Eric, no snow at all here. My father-in-law in the Hartford, Conn. area got around 6 inches.


----------



## Scott Ware (Nov 8, 2012)

Eric, there was another Paph. Crystelle at the auction. oke:

I can't remember who got it - I think it either went to Massachusetts or Texas. There was something for everyone either at the sales tables or at the auction. People went home with boxes full of orchids.

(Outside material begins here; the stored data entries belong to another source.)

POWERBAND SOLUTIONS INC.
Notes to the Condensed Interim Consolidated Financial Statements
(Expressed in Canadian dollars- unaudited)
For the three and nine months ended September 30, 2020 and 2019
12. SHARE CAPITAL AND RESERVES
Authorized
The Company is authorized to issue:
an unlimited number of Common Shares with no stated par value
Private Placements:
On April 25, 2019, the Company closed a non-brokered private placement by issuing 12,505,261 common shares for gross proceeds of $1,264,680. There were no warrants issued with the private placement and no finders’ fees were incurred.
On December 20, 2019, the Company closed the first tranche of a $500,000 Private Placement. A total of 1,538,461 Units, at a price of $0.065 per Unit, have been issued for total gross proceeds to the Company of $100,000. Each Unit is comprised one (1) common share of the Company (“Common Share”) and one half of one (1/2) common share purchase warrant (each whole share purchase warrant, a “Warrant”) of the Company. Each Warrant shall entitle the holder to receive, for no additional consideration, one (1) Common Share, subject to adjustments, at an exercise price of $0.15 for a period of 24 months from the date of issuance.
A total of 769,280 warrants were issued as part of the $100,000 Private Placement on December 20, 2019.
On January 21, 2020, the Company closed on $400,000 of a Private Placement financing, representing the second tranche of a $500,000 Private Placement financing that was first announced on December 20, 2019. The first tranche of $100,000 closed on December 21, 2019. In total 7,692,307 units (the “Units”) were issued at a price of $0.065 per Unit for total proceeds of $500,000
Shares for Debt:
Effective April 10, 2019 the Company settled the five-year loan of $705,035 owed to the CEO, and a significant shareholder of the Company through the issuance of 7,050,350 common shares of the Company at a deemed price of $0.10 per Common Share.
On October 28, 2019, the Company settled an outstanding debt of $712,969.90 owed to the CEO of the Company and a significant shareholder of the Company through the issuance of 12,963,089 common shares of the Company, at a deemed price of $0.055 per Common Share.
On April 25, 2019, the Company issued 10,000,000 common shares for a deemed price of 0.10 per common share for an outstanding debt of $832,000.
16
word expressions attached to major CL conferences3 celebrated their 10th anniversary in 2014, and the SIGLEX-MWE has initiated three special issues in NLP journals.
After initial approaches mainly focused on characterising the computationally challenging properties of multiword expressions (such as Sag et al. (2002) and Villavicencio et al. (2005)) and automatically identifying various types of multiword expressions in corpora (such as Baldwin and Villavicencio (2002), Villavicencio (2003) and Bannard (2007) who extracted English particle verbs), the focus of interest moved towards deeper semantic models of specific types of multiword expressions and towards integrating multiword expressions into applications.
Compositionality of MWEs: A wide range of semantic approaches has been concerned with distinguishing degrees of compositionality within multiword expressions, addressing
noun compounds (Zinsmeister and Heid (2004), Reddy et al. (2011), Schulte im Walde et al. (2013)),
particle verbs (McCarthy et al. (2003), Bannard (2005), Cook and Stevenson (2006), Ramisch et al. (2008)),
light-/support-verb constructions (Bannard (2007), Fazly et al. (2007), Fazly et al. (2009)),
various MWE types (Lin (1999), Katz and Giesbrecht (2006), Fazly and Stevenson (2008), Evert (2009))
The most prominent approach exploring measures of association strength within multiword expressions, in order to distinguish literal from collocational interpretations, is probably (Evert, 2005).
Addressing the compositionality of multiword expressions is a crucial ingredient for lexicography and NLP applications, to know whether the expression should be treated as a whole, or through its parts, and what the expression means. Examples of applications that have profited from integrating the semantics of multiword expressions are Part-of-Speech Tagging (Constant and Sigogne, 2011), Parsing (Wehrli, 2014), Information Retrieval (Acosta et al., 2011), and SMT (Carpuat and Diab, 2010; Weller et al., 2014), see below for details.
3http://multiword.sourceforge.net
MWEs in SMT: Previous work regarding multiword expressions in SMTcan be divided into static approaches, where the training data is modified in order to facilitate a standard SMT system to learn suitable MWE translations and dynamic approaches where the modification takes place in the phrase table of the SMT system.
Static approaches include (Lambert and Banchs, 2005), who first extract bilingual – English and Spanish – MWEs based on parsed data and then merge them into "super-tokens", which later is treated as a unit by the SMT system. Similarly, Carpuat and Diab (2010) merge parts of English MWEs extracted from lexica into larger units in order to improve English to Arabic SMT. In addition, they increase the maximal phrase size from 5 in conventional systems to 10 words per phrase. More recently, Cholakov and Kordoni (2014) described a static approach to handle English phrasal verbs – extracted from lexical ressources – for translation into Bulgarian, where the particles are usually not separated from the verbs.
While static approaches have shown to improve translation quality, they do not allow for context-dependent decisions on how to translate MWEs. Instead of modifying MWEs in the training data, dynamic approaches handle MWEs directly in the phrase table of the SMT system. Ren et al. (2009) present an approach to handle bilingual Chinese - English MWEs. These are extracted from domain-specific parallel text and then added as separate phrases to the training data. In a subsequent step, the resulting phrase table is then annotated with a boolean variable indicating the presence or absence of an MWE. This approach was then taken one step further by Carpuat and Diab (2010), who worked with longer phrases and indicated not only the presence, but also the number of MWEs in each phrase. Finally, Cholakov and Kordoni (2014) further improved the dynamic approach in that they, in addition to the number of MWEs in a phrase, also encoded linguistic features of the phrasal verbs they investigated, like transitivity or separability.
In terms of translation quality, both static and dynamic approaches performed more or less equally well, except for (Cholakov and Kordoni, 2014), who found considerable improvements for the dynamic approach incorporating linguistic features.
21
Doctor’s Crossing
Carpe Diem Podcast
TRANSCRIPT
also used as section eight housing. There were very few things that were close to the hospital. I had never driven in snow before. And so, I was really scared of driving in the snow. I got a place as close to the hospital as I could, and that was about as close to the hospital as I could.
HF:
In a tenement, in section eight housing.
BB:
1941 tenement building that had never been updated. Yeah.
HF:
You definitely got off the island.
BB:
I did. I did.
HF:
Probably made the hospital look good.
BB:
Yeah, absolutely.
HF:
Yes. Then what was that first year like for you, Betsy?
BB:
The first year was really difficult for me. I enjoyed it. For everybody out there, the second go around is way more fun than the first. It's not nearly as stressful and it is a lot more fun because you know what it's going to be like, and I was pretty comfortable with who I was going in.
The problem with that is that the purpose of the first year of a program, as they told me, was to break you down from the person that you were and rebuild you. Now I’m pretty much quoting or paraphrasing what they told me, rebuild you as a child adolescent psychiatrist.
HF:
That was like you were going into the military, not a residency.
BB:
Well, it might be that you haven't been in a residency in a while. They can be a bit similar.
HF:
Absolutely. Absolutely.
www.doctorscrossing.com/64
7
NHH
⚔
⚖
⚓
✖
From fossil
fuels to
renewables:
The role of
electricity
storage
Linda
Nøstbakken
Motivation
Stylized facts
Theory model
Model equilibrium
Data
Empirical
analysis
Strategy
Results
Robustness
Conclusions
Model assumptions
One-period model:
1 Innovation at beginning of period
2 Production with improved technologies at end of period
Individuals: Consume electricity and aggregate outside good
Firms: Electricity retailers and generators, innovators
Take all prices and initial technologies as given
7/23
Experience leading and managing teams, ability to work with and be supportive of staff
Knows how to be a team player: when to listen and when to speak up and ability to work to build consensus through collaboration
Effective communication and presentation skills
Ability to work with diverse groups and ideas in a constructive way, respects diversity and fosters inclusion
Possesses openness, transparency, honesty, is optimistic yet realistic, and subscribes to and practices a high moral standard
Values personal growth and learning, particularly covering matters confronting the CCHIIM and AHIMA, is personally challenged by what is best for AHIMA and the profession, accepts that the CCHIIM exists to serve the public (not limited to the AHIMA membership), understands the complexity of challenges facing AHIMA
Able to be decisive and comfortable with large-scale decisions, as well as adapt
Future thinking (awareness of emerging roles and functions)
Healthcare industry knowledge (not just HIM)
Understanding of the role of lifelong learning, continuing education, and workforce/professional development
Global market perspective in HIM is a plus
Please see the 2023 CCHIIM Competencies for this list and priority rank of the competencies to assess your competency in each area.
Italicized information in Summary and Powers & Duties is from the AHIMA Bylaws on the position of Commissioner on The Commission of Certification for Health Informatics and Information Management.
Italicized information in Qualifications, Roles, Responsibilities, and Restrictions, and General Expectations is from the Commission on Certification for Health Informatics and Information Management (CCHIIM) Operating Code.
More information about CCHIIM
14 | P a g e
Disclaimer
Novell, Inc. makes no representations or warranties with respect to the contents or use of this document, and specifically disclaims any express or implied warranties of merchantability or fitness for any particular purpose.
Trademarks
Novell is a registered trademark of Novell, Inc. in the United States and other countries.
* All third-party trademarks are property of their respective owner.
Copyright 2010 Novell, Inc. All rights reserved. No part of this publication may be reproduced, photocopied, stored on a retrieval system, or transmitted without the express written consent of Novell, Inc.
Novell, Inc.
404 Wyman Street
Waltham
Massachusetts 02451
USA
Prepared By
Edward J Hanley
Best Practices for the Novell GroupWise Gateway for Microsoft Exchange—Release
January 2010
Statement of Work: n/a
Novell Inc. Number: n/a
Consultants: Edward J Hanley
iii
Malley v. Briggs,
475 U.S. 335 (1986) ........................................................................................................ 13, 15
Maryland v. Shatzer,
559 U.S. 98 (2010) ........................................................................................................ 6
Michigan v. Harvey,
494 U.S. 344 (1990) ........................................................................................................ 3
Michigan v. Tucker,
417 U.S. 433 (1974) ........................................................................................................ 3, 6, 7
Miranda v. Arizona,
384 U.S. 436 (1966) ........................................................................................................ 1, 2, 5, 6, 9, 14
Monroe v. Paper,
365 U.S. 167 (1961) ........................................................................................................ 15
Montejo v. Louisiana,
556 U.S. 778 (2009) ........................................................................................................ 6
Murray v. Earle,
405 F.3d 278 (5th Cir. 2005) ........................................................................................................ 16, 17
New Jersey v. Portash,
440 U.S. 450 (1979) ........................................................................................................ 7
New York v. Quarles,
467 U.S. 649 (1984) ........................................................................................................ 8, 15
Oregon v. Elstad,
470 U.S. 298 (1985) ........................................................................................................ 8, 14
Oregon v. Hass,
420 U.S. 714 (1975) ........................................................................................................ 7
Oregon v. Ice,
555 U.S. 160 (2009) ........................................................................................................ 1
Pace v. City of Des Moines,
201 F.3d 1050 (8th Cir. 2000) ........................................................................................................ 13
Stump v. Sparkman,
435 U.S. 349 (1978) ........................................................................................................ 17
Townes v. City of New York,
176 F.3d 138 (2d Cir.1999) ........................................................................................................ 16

I really wanted some of those _Paph. anitum_ hybrids that Mainshow was offering, but I wasn't paying attention and missed out. The only thing I took home that I hadn't brought with me was a whopper of a chest cold.


----------



## NYEric (Nov 8, 2012)

Another $700 Crystelle!? 
Sorry to hear you got sick, feel better.


----------



## rob (Nov 8, 2012)

Crystelle didn't come to mass this time unlike the last time if was offered, if it's any consolation Eric, I have not bloomed the one I paid $400 for three years ago. I had a great time and do recommend that all of you who may be on the fence to reconsider going next year given the access to all people big in this world and as well to meet all the slipper talk folks that go.
Cheers,
Rob


----------



## paphreek (Nov 8, 2012)

Julie and I had a great time. The symposium just gets better and better. We also enjoyed a few days before and after with our son and daughter-in-law. We took a boat tour on the St. John's River by Blue Springs and went to a "pick your own" citrus orchard.


----------



## cnycharles (Nov 11, 2012)

rob said:


> if it's any consolation Eric, I have not bloomed the one I paid $400 for three years ago.



ouch! i'd be having some serious talking to a plant being uppity like that!


----------